START SOURCE INFORMATION
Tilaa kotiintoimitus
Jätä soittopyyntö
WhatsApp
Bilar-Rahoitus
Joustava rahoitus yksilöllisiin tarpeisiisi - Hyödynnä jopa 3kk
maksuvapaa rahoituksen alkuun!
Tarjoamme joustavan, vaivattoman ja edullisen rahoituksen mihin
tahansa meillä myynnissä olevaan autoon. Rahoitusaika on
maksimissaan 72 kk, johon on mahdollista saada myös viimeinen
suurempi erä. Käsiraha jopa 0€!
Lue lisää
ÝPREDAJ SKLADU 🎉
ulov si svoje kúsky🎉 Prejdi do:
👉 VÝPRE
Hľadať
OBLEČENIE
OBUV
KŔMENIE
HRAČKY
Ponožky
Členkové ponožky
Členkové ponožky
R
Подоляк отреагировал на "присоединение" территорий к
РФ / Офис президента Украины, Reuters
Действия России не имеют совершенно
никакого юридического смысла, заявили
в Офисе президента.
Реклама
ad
END SOURCE INFORMATION
WHAT THE TASK ASKS:
Starting with the line that contains "Tarjoamme joustavan, vaivattoman", return every line through the last one of the records, exactly as written.

EXERCISE RESPONSE:
Tarjoamme joustavan, vaivattoman ja edullisen rahoituksen mihin
tahansa meillä myynnissä olevaan autoon. Rahoitusaika on
maksimissaan 72 kk, johon on mahdollista saada myös viimeinen
suurempi erä. Käsiraha jopa 0€!
Lue lisää
ÝPREDAJ SKLADU 🎉
ulov si svoje kúsky🎉 Prejdi do:
👉 VÝPRE
Hľadať
OBLEČENIE
OBUV
KŔMENIE
HRAČKY
Ponožky
Členkové ponožky
Členkové ponožky
R
Подоляк отреагировал на "присоединение" территорий к
РФ / Офис президента Украины, Reuters
Действия России не имеют совершенно
никакого юридического смысла, заявили
в Офисе президента.
Реклама
ad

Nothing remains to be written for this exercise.